_Task input_.
* * * * * * * * *

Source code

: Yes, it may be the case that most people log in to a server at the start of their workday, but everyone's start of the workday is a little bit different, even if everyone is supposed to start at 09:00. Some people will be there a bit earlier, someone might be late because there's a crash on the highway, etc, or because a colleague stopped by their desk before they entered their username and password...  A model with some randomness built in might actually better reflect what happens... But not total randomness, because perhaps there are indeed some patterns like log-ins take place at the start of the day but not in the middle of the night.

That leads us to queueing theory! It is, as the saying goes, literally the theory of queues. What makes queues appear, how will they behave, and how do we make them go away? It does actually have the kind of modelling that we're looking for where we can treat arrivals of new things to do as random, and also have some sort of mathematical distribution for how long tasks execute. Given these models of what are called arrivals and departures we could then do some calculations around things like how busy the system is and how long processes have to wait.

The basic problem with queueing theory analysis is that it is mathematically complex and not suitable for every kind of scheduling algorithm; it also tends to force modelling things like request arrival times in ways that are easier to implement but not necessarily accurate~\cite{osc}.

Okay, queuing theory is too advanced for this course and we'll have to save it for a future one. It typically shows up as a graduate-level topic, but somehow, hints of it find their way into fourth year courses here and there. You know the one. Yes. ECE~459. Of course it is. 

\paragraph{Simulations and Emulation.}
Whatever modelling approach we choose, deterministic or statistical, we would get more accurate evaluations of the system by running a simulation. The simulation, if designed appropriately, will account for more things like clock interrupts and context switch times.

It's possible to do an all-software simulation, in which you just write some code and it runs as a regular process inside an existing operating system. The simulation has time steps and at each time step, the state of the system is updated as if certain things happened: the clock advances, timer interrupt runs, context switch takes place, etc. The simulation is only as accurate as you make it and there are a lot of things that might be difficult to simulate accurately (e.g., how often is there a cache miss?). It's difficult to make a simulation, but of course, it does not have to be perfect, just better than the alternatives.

* * * * * * * * *

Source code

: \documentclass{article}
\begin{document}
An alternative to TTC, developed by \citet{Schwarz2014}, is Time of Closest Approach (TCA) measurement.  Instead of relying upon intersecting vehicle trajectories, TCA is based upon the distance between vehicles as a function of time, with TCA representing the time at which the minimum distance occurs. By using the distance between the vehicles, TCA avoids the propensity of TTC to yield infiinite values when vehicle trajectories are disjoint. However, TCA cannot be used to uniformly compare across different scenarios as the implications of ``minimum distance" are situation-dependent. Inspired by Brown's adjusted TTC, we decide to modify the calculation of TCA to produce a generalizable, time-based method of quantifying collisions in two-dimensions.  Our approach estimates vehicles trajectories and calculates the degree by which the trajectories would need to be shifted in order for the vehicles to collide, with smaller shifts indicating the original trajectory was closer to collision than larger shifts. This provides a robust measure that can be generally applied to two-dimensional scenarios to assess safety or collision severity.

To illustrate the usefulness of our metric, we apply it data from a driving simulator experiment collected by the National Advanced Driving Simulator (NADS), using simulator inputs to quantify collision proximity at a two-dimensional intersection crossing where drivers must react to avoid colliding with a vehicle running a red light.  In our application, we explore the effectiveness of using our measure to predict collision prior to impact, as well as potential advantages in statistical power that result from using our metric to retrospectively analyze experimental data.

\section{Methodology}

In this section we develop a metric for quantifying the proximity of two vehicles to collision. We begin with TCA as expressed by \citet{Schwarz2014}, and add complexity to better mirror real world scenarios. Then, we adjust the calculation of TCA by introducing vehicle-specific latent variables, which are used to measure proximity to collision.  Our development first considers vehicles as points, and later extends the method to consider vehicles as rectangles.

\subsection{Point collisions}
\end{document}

* * * * * * * * *

_Activity_.
Tell me how many lines in the entries contain the string "times", and give nothing besides that number.

_Worked solution_.
2